Tuesday, June 25, 2013

Reflections on a life cut too short

I am going to break away tonight from my typical posts about baby business to reflect on a friend that passed far too soon. A lot of us in Wilmington end up here because we enjoy the beach life or the southern way; many times that moves us far from home. Because of this, a second family is formed where your friends become your brothers and sisters (and in some instances children). The Wilmington community lost one of our brothers today; his name is Nick Mowers, he was a friend of mine and a dear friend to Travis, as with many others. I don't know all of the details and the ones I do know really don't need to be posted over the internet, but I know that his death was sudden and unexpected and he was far too young.

I want to talk a little about Nick as a person, but, to relate this somewhat to this blog, I want to first think about the experience of unexpectedly losing a life. There is a strange mix of deep sadness for the loss coupled with fear of how your life can change in the blink of an eye. People hug their loved ones a little longer and express their feelings a little louder because when something like this happens to a friend, who knows who it could happen to next? There is no rhyme or reason, because if there was, Nick would certainly still be here with us. I think what this tragedy can do is make us all live a little bit harder. If you love someone, tell them; if you want to try something, do it; if you are wishing for something, try harder. From what I know, Nick modeled his life that way; he had fun with his friends, utilized his creativity to do what he loved, cared for others, even those that were hard to care for. These thoughts give me more resolve to continue on my journey towards having children and I hope this would make Nick happy.

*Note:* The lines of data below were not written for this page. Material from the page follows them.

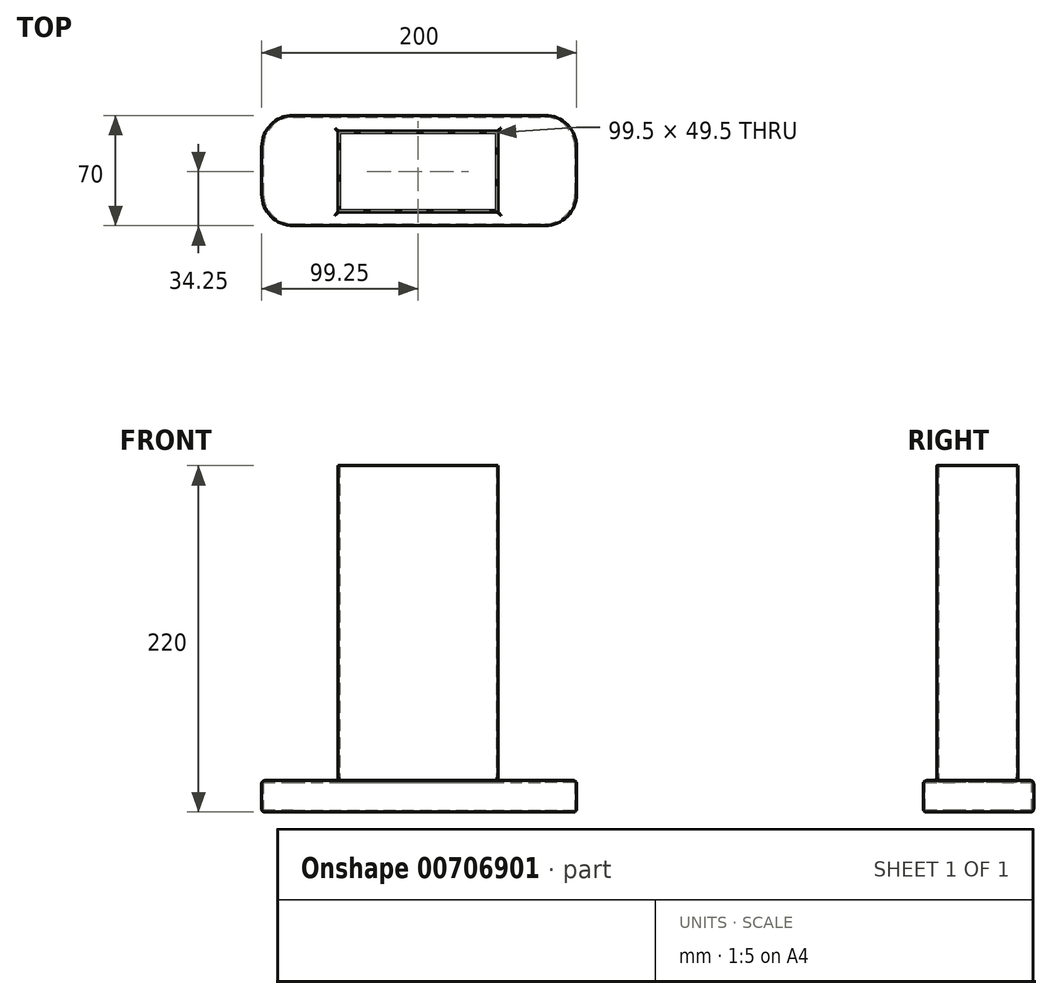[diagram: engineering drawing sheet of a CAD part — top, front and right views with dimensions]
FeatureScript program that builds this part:
annotation { "Feature Type Name" : "Feature", "Feature Type Description" : "" }
export const myFeature = defineFeature(function(context is Context, id is Id, definition is map)
    precondition{}
    {
        {
            var Q0;
            Q0=qCreatedBy(makeId("Top.planeOp"),FACE);
            var sketch = newSketch(context, id + "F0", { "sketchPlane" : qUnion([Q0])});
            skLineSegment(sketch, "E0.bottom", {"start": v(-80, 35) * mm, "end": v(80, 35) * mm});
            skLineSegment(sketch, "E0.top", {"start": v(-80, -35) * mm, "end": v(80, -35) * mm});
            skLineSegment(sketch, "E0.left", {"start": v(-100, 15) * mm, "end": v(-100, -15) * mm});
            skLineSegment(sketch, "E0.right", {"start": v(100, 15) * mm, "end": v(100, -15) * mm});
            skPoint(sketch, "E1.visualSharp", {"position": v(-100, 35) * mm});
            skArc(sketch, "E1.filletArc", {"start": v(-80, 35) * mm, "mid": v(-94.14, 29.14) * mm, "end": v(-100, 15) * mm});
            skPoint(sketch, "E2.visualSharp", {"position": v(-100, -35) * mm});
            skArc(sketch, "E2.filletArc", {"start": v(-100, -15) * mm, "mid": v(-94.14, -29.14) * mm, "end": v(-80, -35) * mm});
            skPoint(sketch, "E3.visualSharp", {"position": v(100, 35) * mm});
            skArc(sketch, "E3.filletArc", {"start": v(100, 15) * mm, "mid": v(94.14, 29.14) * mm, "end": v(80, 35) * mm});
            skPoint(sketch, "E4.visualSharp", {"position": v(100, -35) * mm});
            skArc(sketch, "E4.filletArc", {"start": v(80, -35) * mm, "mid": v(94.14, -29.14) * mm, "end": v(100, -15) * mm});
            skSolve(sketch);
        }
        {
            var Q0;
            Q0=makeQuery(id+"F0.imprint","IMPRINT",FACE,{"disambiguationData":[TD([[makeQuery(id+"F0.imprint","IMPRINT",EDGE,{"derivedFrom":sQuery(id+"F0.wireOp",EDGE,"E0.bottom")}),-1.0]])]});
            extrude(context, id + "F1", {"entities" : qUnion([Q0]), "depth" : 20 * mm, "offsetDistance" : 25 * mm});
        }
        {
            var Q0;
            Q0=makeQuery(id+"F1.opExtrude","CAP_FACE",FACE,{"disambiguationData":[OSD([sQuery(id+"F0.wireOp",EDGE,"E0.bottom"),sQuery(id+"F0.wireOp",EDGE,"E0.top"),sQuery(id+"F0.wireOp",EDGE,"E0.left"),sQuery(id+"F0.wireOp",EDGE,"E0.right"),sQuery(id+"F0.wireOp",EDGE,"E1.filletArc"),sQuery(id+"F0.wireOp",EDGE,"E2.filletArc"),sQuery(id+"F0.wireOp",EDGE,"E3.filletArc"),sQuery(id+"F0.wireOp",EDGE,"E4.filletArc")])],"isStart":false});
            var sketch = newSketch(context, id + "F2", { "sketchPlane" : qUnion([Q0])});
            skLineSegment(sketch, "E5.bottom", {"start": v(-51.5, 25) * mm, "end": v(50, 25) * mm});
            skLineSegment(sketch, "E5.top", {"start": v(-51.5, -26.5) * mm, "end": v(50, -26.5) * mm});
            skLineSegment(sketch, "E5.left", {"start": v(-51.5, 25) * mm, "end": v(-51.5, -26.5) * mm});
            skLineSegment(sketch, "E5.right", {"start": v(50, 25) * mm, "end": v(50, -26.5) * mm});
            skSolve(sketch);
        }
        {
            var Q0;
            Q0=makeQuery(id+"F2.imprint","IMPRINT",FACE,{"disambiguationData":[TD([[makeQuery(id+"F2.imprint","IMPRINT",EDGE,{"derivedFrom":sQuery(id+"F2.wireOp",EDGE,"E5.bottom")}),-1.0]])]});
            extrude(context, id + "F3", {"entities" : qUnion([Q0]), "operationType" : NewBodyOperationType.ADD, "depth" : 200 * mm, "offsetDistance" : 25 * mm});
        }
        {
            var Q0;
            Q0=makeQuery(id+"F3.opExtrude","CAP_FACE",FACE,{"disambiguationData":[OSD([sQuery(id+"F2.wireOp",EDGE,"E5.bottom"),sQuery(id+"F2.wireOp",EDGE,"E5.top"),sQuery(id+"F2.wireOp",EDGE,"E5.left"),sQuery(id+"F2.wireOp",EDGE,"E5.right")])],"isStart":false});
            shell(context, id + "F4", {"entities" : qUnion([Q0]), "thickness" : 1 * mm});
        }
        {
            var Q0;
            Q0=makeQuery(id+"F1.opExtrude","CAP_EDGE",EDGE,{"disambiguationData":[OSD([sQuery(id+"F0.wireOp",EDGE,"E4.filletArc")])],"isStart":false});
            var Q1;
            Q1=makeQuery(id+"F1.opExtrude","CAP_FACE",FACE,{"disambiguationData":[OSD([sQuery(id+"F0.wireOp",EDGE,"E0.bottom"),sQuery(id+"F0.wireOp",EDGE,"E0.top"),sQuery(id+"F0.wireOp",EDGE,"E0.left"),sQuery(id+"F0.wireOp",EDGE,"E0.right"),sQuery(id+"F0.wireOp",EDGE,"E1.filletArc"),sQuery(id+"F0.wireOp",EDGE,"E2.filletArc"),sQuery(id+"F0.wireOp",EDGE,"E3.filletArc"),sQuery(id+"F0.wireOp",EDGE,"E4.filletArc")])],"isStart":false});
            var Q2;
            Q2=makeQuery(id+"F1.opExtrude","CAP_EDGE",EDGE,{"disambiguationData":[OSD([sQuery(id+"F0.wireOp",EDGE,"E3.filletArc")])],"isStart":false});
            var Q3;
            Q3=makeQuery(id+"F1.opExtrude","CAP_EDGE",EDGE,{"disambiguationData":[OSD([sQuery(id+"F0.wireOp",EDGE,"E0.bottom")])],"isStart":false});
            var Q4;
            Q4=makeQuery(id+"F1.opExtrude","CAP_EDGE",EDGE,{"disambiguationData":[OSD([sQuery(id+"F0.wireOp",EDGE,"E1.filletArc")])],"isStart":false});
            var Q5;
            Q5=makeQuery(id+"F1.opExtrude","CAP_EDGE",EDGE,{"disambiguationData":[OSD([sQuery(id+"F0.wireOp",EDGE,"E0.left")])],"isStart":false});
            var Q6;
            Q6=makeQuery(id+"F1.opExtrude","CAP_EDGE",EDGE,{"disambiguationData":[OSD([sQuery(id+"F0.wireOp",EDGE,"E2.filletArc")])],"isStart":false});
            var Q7;
            Q7=makeQuery(id+"F1.opExtrude","SWEPT_FACE",FACE,{"disambiguationData":[OSD([sQuery(id+"F0.wireOp",EDGE,"E3.filletArc")])]});
            var Q8;
            Q8=makeQuery(id+"F1.opExtrude","SWEPT_FACE",FACE,{"disambiguationData":[OSD([sQuery(id+"F0.wireOp",EDGE,"E0.bottom")])]});
            var Q9;
            Q9=makeQuery(id+"F1.opExtrude","SWEPT_FACE",FACE,{"disambiguationData":[OSD([sQuery(id+"F0.wireOp",EDGE,"E1.filletArc")])]});
            var Q10;
            Q10=makeQuery(id+"F1.opExtrude","SWEPT_FACE",FACE,{"disambiguationData":[OSD([sQuery(id+"F0.wireOp",EDGE,"E0.left")])]});
            var Q11;
            Q11=makeQuery(id+"F1.opExtrude","SWEPT_FACE",FACE,{"disambiguationData":[OSD([sQuery(id+"F0.wireOp",EDGE,"E2.filletArc")])]});
            var Q12;
            Q12=makeQuery(id+"F1.opExtrude","SWEPT_FACE",FACE,{"disambiguationData":[OSD([sQuery(id+"F0.wireOp",EDGE,"E0.top")])]});
            fillet(context, id + "F5", {"entities" : qUnion([Q0, Q1, Q2, Q3, Q4, Q5, Q6, Q7, Q8, Q9, Q10, Q11, Q12]), "radius" : 2 * mm, "tangentPropagation" : true, "allowEdgeOverflow" : false});
        }
        {
            var Q0;
            Q0=makeQuery(id+"F3.opExtrude","SWEPT_EDGE",EDGE,{"disambiguationData":[OSD([sQuery(id+"F2.wireOp",EDGE,"E5.top"),sQuery(id+"F2.wireOp",EDGE,"E5.left")])]});
            var Q1;
            Q1=makeQuery(id+"F3.opExtrude","SWEPT_EDGE",EDGE,{"disambiguationData":[OSD([sQuery(id+"F2.wireOp",EDGE,"E5.bottom"),sQuery(id+"F2.wireOp",EDGE,"E5.left")])]});
            var Q2;
            Q2=makeQuery(id+"F3.opExtrude","SWEPT_EDGE",EDGE,{"disambiguationData":[OSD([sQuery(id+"F2.wireOp",EDGE,"E5.top"),sQuery(id+"F2.wireOp",EDGE,"E5.right")])]});
            var Q3;
            Q3=makeQuery(id+"F3.opExtrude","SWEPT_EDGE",EDGE,{"disambiguationData":[OSD([sQuery(id+"F2.wireOp",EDGE,"E5.bottom"),sQuery(id+"F2.wireOp",EDGE,"E5.right")])]});
            fillet(context, id + "F6", {"entities" : qUnion([Q0, Q1, Q2, Q3]), "radius" : 0.5 * mm, "tangentPropagation" : true, "allowEdgeOverflow" : false});
        }
    });
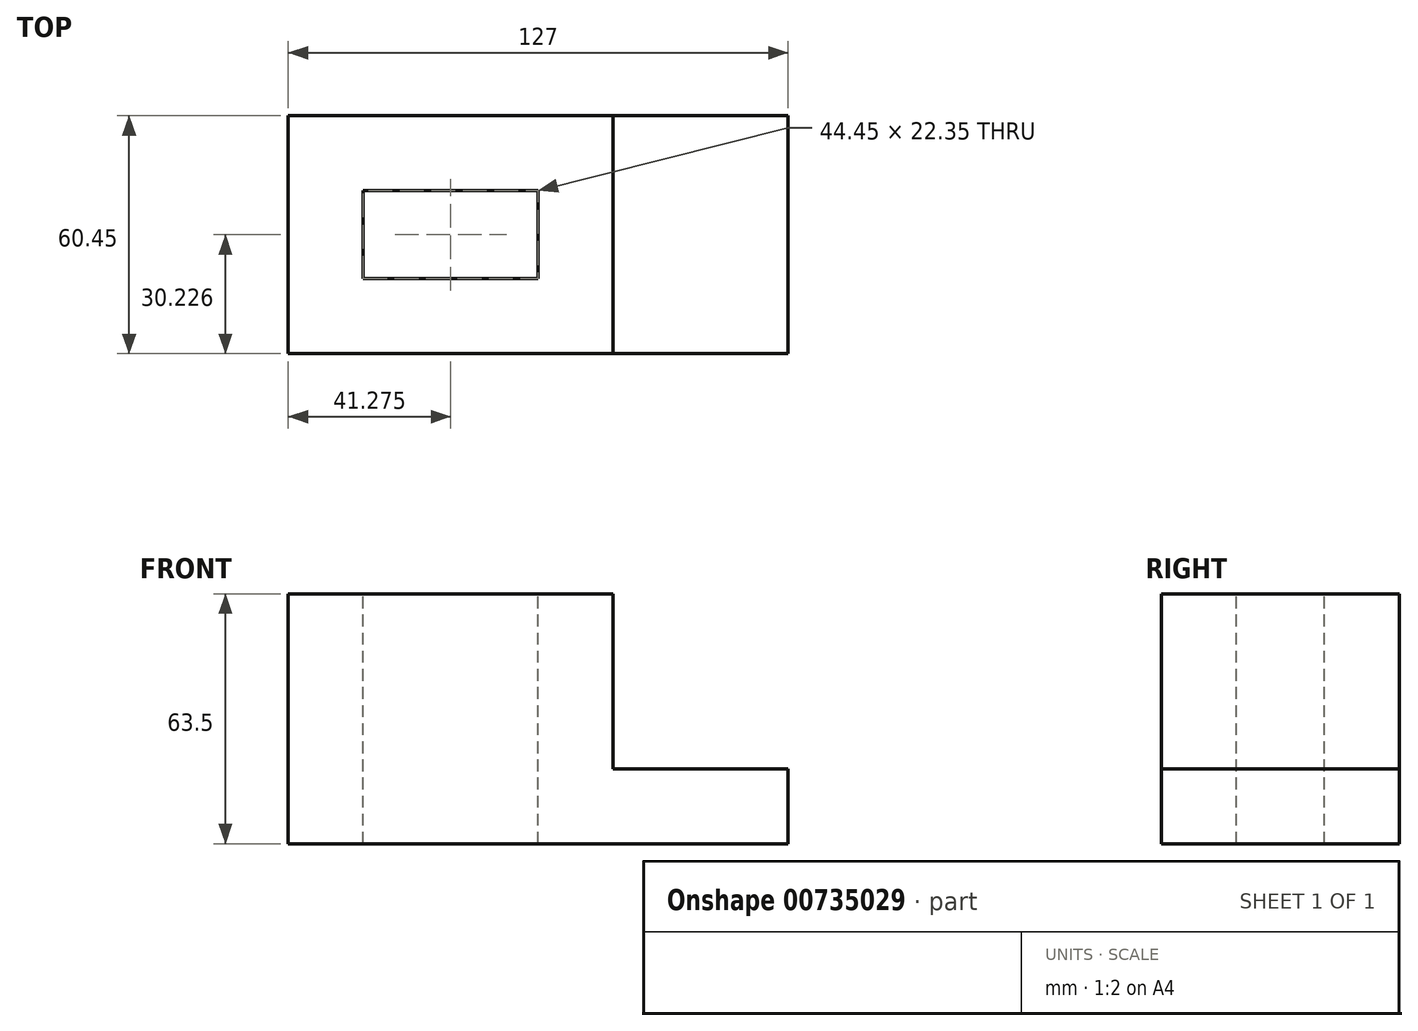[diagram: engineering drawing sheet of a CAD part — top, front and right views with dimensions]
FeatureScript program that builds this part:
annotation { "Feature Type Name" : "Feature", "Feature Type Description" : "" }
export const myFeature = defineFeature(function(context is Context, id is Id, definition is map)
    precondition{}
    {
        {
            var Q0;
            Q0=qCreatedBy(makeId("Top.planeOp"),FACE);
            var sketch = newSketch(context, id + "F0", { "sketchPlane" : qUnion([Q0])});
            skLineSegment(sketch, "E0.bottom", {"start": v(0, 0) * mm, "end": v(127, 0) * mm});
            skLineSegment(sketch, "E0.top", {"start": v(0, 60.45) * mm, "end": v(127, 60.45) * mm});
            skLineSegment(sketch, "E0.left", {"start": v(0, 0) * mm, "end": v(0, 60.45) * mm});
            skLineSegment(sketch, "E0.right", {"start": v(127, 0) * mm, "end": v(127, 60.45) * mm});
            skSolve(sketch);
        }
        {
            var Q0;
            Q0=makeQuery(id+"F0.imprint","IMPRINT",FACE,{"disambiguationData":[TD([[makeQuery(id+"F0.imprint","IMPRINT",EDGE,{"derivedFrom":sQuery(id+"F0.wireOp",EDGE,"E0.bottom")}),1.0]])]});
            extrude(context, id + "F1", {"entities" : qUnion([Q0]), "depth" : 63.5 * mm, "offsetDistance" : 25.4 * mm});
        }
        {
            var Q0;
            Q0=makeQuery(id+"F1.opExtrude","CAP_FACE",FACE,{"disambiguationData":[OSD([sQuery(id+"F0.wireOp",EDGE,"E0.bottom"),sQuery(id+"F0.wireOp",EDGE,"E0.top"),sQuery(id+"F0.wireOp",EDGE,"E0.left"),sQuery(id+"F0.wireOp",EDGE,"E0.right")])],"isStart":false});
            var sketch = newSketch(context, id + "F2", { "sketchPlane" : qUnion([Q0])});
            skLineSegment(sketch, "E1.bottom", {"start": v(19.05, 41.4) * mm, "end": v(63.5, 41.4) * mm});
            skLineSegment(sketch, "E1.top", {"start": v(19.05, 19.05) * mm, "end": v(63.5, 19.05) * mm});
            skLineSegment(sketch, "E1.left", {"start": v(19.05, 41.4) * mm, "end": v(19.05, 19.05) * mm});
            skLineSegment(sketch, "E1.right", {"start": v(63.5, 41.4) * mm, "end": v(63.5, 19.05) * mm});
            skSolve(sketch);
        }
        {
            var Q0;
            Q0=makeQuery(id+"F2.imprint","IMPRINT",FACE,{"disambiguationData":[TD([[makeQuery(id+"F2.imprint","IMPRINT",EDGE,{"derivedFrom":sQuery(id+"F2.wireOp",EDGE,"E1.bottom")}),-1.0]])]});
            extrude(context, id + "F3", {"entities" : qUnion([Q0]), "operationType" : NewBodyOperationType.REMOVE, "endBound" : BoundingType.THROUGH_ALL, "oppositeDirection" : true, "depth" : 63.5 * mm, "offsetDistance" : 25.4 * mm});
        }
        {
            var Q0;
            Q0=makeQuery(id+"F1.opExtrude","SWEPT_FACE",FACE,{"disambiguationData":[OSD([sQuery(id+"F0.wireOp",EDGE,"E0.bottom")])]});
            var sketch = newSketch(context, id + "F4", { "sketchPlane" : qUnion([Q0])});
            skLineSegment(sketch, "E2.bottom", {"start": v(127, 63.5) * mm, "end": v(82.55, 63.5) * mm});
            skLineSegment(sketch, "E2.top", {"start": v(127, 19.05) * mm, "end": v(82.55, 19.05) * mm});
            skLineSegment(sketch, "E2.left", {"start": v(127, 63.5) * mm, "end": v(127, 19.05) * mm});
            skLineSegment(sketch, "E2.right", {"start": v(82.55, 63.5) * mm, "end": v(82.55, 19.05) * mm});
            skSolve(sketch);
        }
        {
            var Q0;
            Q0 = qSketchRegion(id + "F4", true);
            extrude(context, id + "F5", {"entities" : qUnion([Q0]), "operationType" : NewBodyOperationType.REMOVE, "oppositeDirection" : true, "depth" : 63.5 * mm, "offsetDistance" : 25.4 * mm});
        }
    });
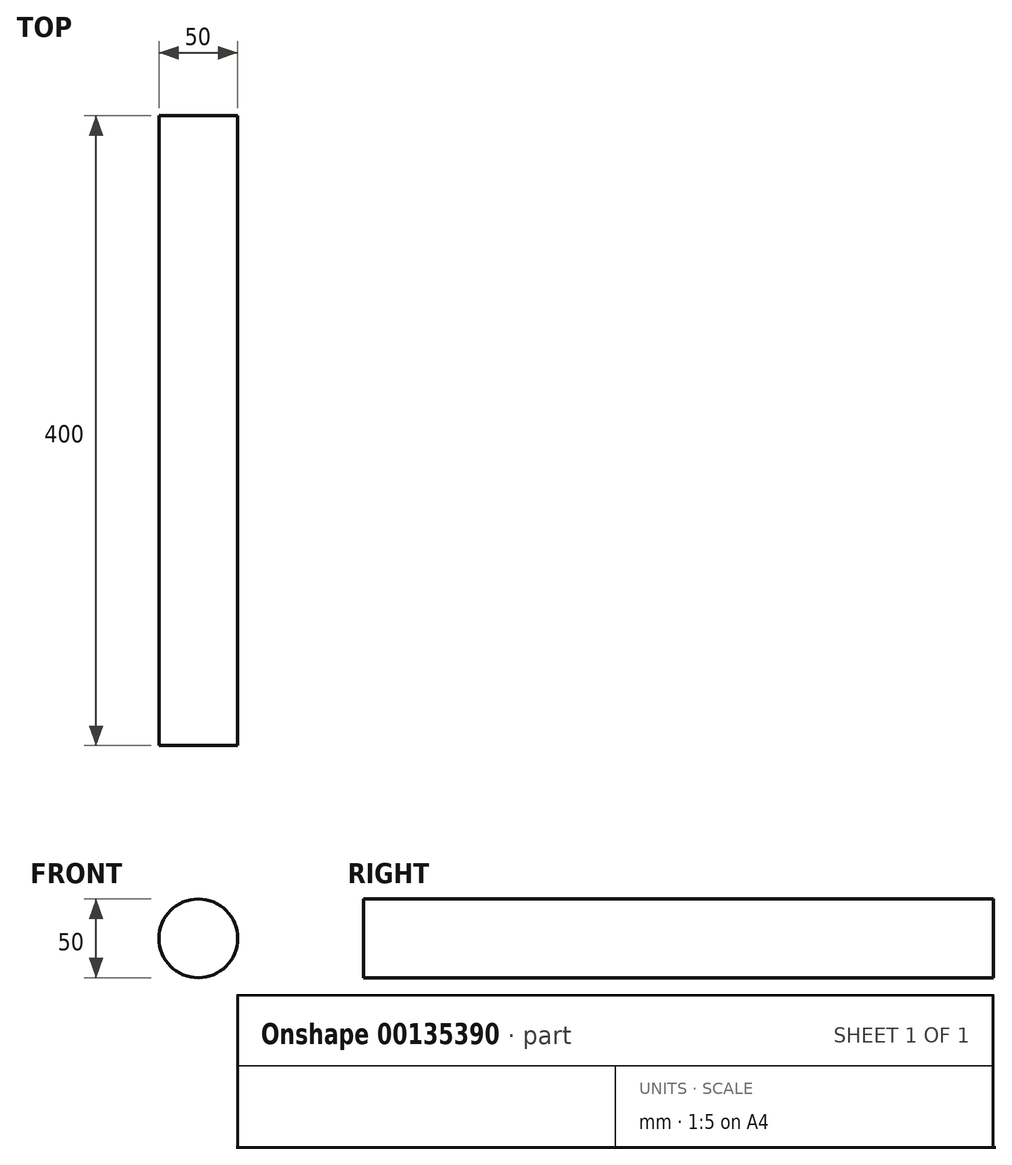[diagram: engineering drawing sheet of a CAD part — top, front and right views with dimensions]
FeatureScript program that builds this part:
annotation { "Feature Type Name" : "Feature", "Feature Type Description" : "" }
export const myFeature = defineFeature(function(context is Context, id is Id, definition is map)
    precondition{}
    {
        {
            var Q0;
            Q0=qCreatedBy(makeId("Front.planeOp"),FACE);
            var sketch = newSketch(context, id + "F0", { "sketchPlane" : qUnion([Q0])});
            skCircle(sketch, "E0", {"center": v(0, 0) * mm, "radius": 25 * mm});
            skSolve(sketch);
        }
        {
            var Q0;
            Q0=qSketchRegion(id+"F0",true);
            extrude(context, id + "F1", {"entities" : qUnion([Q0]), "depth" : 400 * mm});
        }
    });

So, in closing, I just wanted to share how I will remember Nick. I'll remember always being happy to see him at Slaintes on Saturday afternoons; there was no way I was leaving there without a lot of laughs and I don't think it will ever feel the same. I'll remember the way he could always poke fun of Travis for his preppy tendencies and get away with it. I remember thinking he was just so cool, a man's man that designs jewelry, how often do you find that? I'm sure not everybody got fashion advice from Nick, but if he liked a piece of my jewelry I knew it was a keeper. I'll also remember how he talked about his work as a teacher, how he would lament about his students and the school system, but you could tell deep down that he truly cared for those kids. But I will mostly remember him on nights out, surrounded by his friends, and all of the fun that surrounded him as well. Rest in peace Nick, you will be missed.